The following Emerson Process Management RTUs are affected:
- ROC800 Version 3.50 and prior,
- DL8000 Version 2.30 and prior, and
- ROC800L Version 1.20 and prior.
An attacker who exploits these vulnerabilities could disable the device, compromise the device integrity, and remotely execute code on the target system.
Impact to individual organizations depends on many factors that are unique to each organization. ICS‑CERT recommends that organizations evaluate the impact of these vulnerabilities based on their operational environment, architecture, and product implementation.
Emerson Process Management is a global manufacturing and technology company offering multiple products and services in the industrial, commercial, and consumer markets through its network power, process management, industrial automation, climate technologies, and tools and storage businesses.
The affected product, the ROC800 RTU, can perform many PLC-like functions for controlling devices. It is widely used in oil and gas pipelines, but can also be used as a general purpose controller in other applications. Emerson Process Management estimates that these products are used primarily in the United States and Europe with a small percentage in Asia.

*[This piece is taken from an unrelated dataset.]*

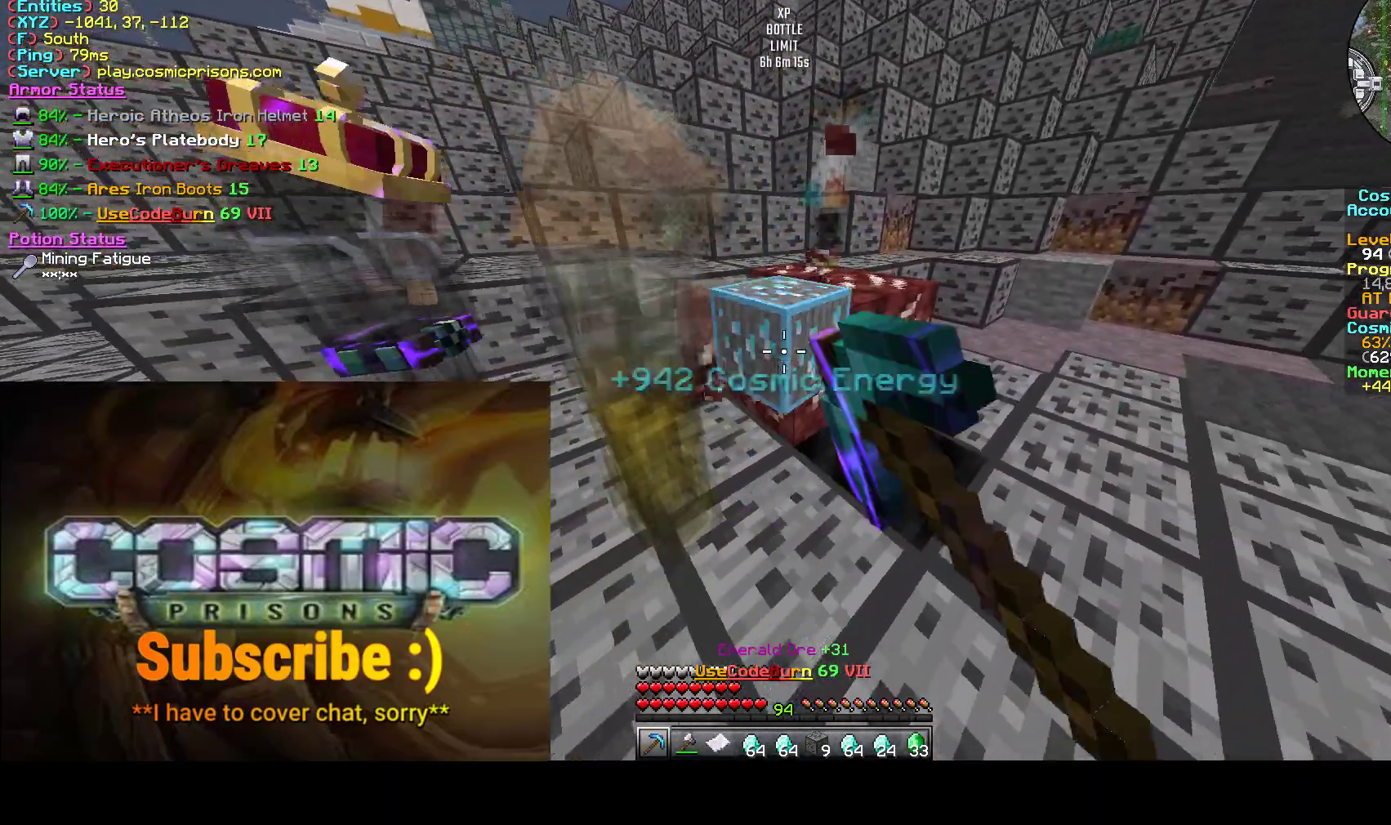
{"keys": ["d"], "mouse": ["left"], "events": [[100, "d", "up"], [117, "a", "down"], [383, "d", "down"], [483, "a", "up"], [500, "w", "up"]]}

In the case of the ROC800 RTU, there are three separate hidden functionality vulnerabilities that are described below. Each of these hidden capabilities increases the attack surface for the device and can be exploited by an attacker.
OSE DEBUG BROADCAST
The ROC800 RTU runs the ENEA OSE operating system. The kernel running on the ROC800 device broadcasts a network beacon allowing easier detection of the OSE Debug vulnerability. This vulnerability could be exploited remotely.
OSE DEBUG SERVICE
The ROC800 RTU kernel has a port available for attaching a debug tool. A device with a running debug service allows debuggers to attach and remotely debug code on the device and is intended to be enabled, only on development systems and never on a production device. An attacker can remotely attach to the device and alter memory, registers, process states, and ultimately have full control of the device. This vulnerability could be exploited remotely.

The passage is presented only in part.